Source texts of formatted documents:

== Segment start ==

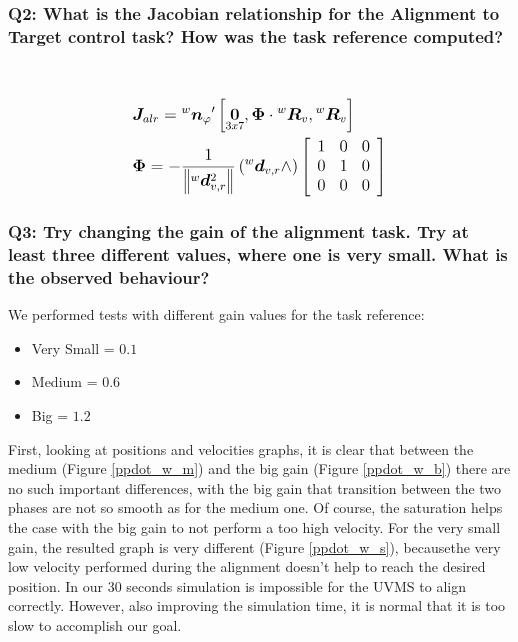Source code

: \documentclass{article}
\newcommand{\ocio} {\marginpar{!}}
\begin{document}
\subsubsection{Q2: What is the Jacobian relationship for the Alignment to Target control task? How was the task reference computed?} \

\begin{equation}
\large
\begin{aligned}
&\boldsymbol{J}_{alr}={^w}{\boldsymbol{n}_\varphi}^{\prime}\left[\underset{3 x 7}{\boldsymbol{0}}, \boldsymbol{\Phi} \cdot {^w} \boldsymbol{R}_{v},{^w} \boldsymbol{R}_{v}\right]\\
&\boldsymbol{\Phi}=-\frac{1}{\left\|{^w}\boldsymbol{d}_{v, r}^{2}\right\|}\left({^w}\boldsymbol{d}_{v, r} \wedge\right)\left[\begin{array}{lll}
1 & 0 & 0 \\
0 & 1 & 0 \\
0 & 0 & 0
\end{array}\right]
\end{aligned}
\end{equation}
 \ocio

\subsubsection{Q3: Try changing the gain of the alignment task. Try at least three different values, where one is very small. What is the observed behaviour?} 
We performed tests with different gain values for the task reference:
\begin{itemize}
	\item Very Small = $0.1$
	\item Medium = $0.6$
	\item Big = $1.2$
\end{itemize}
First, looking at positions and velocities graphs, it is clear that between the medium (Figure \ref{ppdot_w_m}) and the big gain (Figure \ref{ppdot_w_b}) there are no such important differences, with the big gain that transition between the two phases are not so smooth as for the medium one. Of course, the saturation helps the case with the big gain to not perform a too high velocity. 
For the very small gain, the resulted graph is very different (Figure \ref{ppdot_w_s}), becausethe very low velocity performed during the alignment doesn't help to reach the desired position. In our 30 seconds simulation is impossible for the UVMS to align correctly. However, also improving the simulation time, it is normal that it is too slow to accomplish our goal.
\end{document}
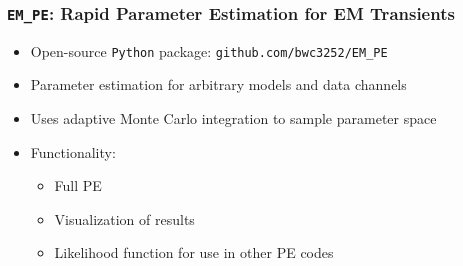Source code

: \documentclass{beamer}
\begin{document}
\begin{frame}[fragile] \frametitle{\texttt{EM\_PE}: Rapid Parameter Estimation for EM Transients}
    \begin{itemize}
      \item Open-source \texttt{Python} package: \texttt{github.com/bwc3252/EM\_PE} \pause
      \item Parameter estimation for arbitrary models and data channels \pause
      \item Uses adaptive Monte Carlo integration to sample parameter space \pause
      \item Functionality: \pause
      \begin{itemize}
        \item Full PE \pause
        \item Visualization of results \pause
        \item Likelihood function for use in other PE codes
      \end{itemize}
    \end{itemize}
\end{frame}


\end{document}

== Segment end ==

=== Work required ===
Are you able to set down all the lines above exactly, without any pictures?

=== Written solution ===
Source code

: \documentclass{article}
\newcommand{\ocio} {\marginpar{!}}
\begin{document}
\subsubsection{Q2: What is the Jacobian relationship for the Alignment to Target control task? How was the task reference computed?} \

\begin{equation}
\large
\begin{aligned}
&\boldsymbol{J}_{alr}={^w}{\boldsymbol{n}_\varphi}^{\prime}\left[\underset{3 x 7}{\boldsymbol{0}}, \boldsymbol{\Phi} \cdot {^w} \boldsymbol{R}_{v},{^w} \boldsymbol{R}_{v}\right]\\
&\boldsymbol{\Phi}=-\frac{1}{\left\|{^w}\boldsymbol{d}_{v, r}^{2}\right\|}\left({^w}\boldsymbol{d}_{v, r} \wedge\right)\left[\begin{array}{lll}
1 & 0 & 0 \\
0 & 1 & 0 \\
0 & 0 & 0
\end{array}\right]
\end{aligned}
\end{equation}
 \ocio

\subsubsection{Q3: Try changing the gain of the alignment task. Try at least three different values, where one is very small. What is the observed behaviour?} 
We performed tests with different gain values for the task reference:
\begin{itemize}
	\item Very Small = $0.1$
	\item Medium = $0.6$
	\item Big = $1.2$
\end{itemize}
First, looking at positions and velocities graphs, it is clear that between the medium (Figure \ref{ppdot_w_m}) and the big gain (Figure \ref{ppdot_w_b}) there are no such important differences, with the big gain that transition between the two phases are not so smooth as for the medium one. Of course, the saturation helps the case with the big gain to not perform a too high velocity. 
For the very small gain, the resulted graph is very different (Figure \ref{ppdot_w_s}), becausethe very low velocity performed during the alignment doesn't help to reach the desired position. In our 30 seconds simulation is impossible for the UVMS to align correctly. However, also improving the simulation time, it is normal that it is too slow to accomplish our goal.
\end{document}
Source code

: \documentclass{beamer}
\begin{document}
\begin{frame}[fragile] \frametitle{\texttt{EM\_PE}: Rapid Parameter Estimation for EM Transients}
    \begin{itemize}
      \item Open-source \texttt{Python} package: \texttt{github.com/bwc3252/EM\_PE} \pause
      \item Parameter estimation for arbitrary models and data channels \pause
      \item Uses adaptive Monte Carlo integration to sample parameter space \pause
      \item Functionality: \pause
      \begin{itemize}
        \item Full PE \pause
        \item Visualization of results \pause
        \item Likelihood function for use in other PE codes
      \end{itemize}
    \end{itemize}
\end{frame}


\end{document}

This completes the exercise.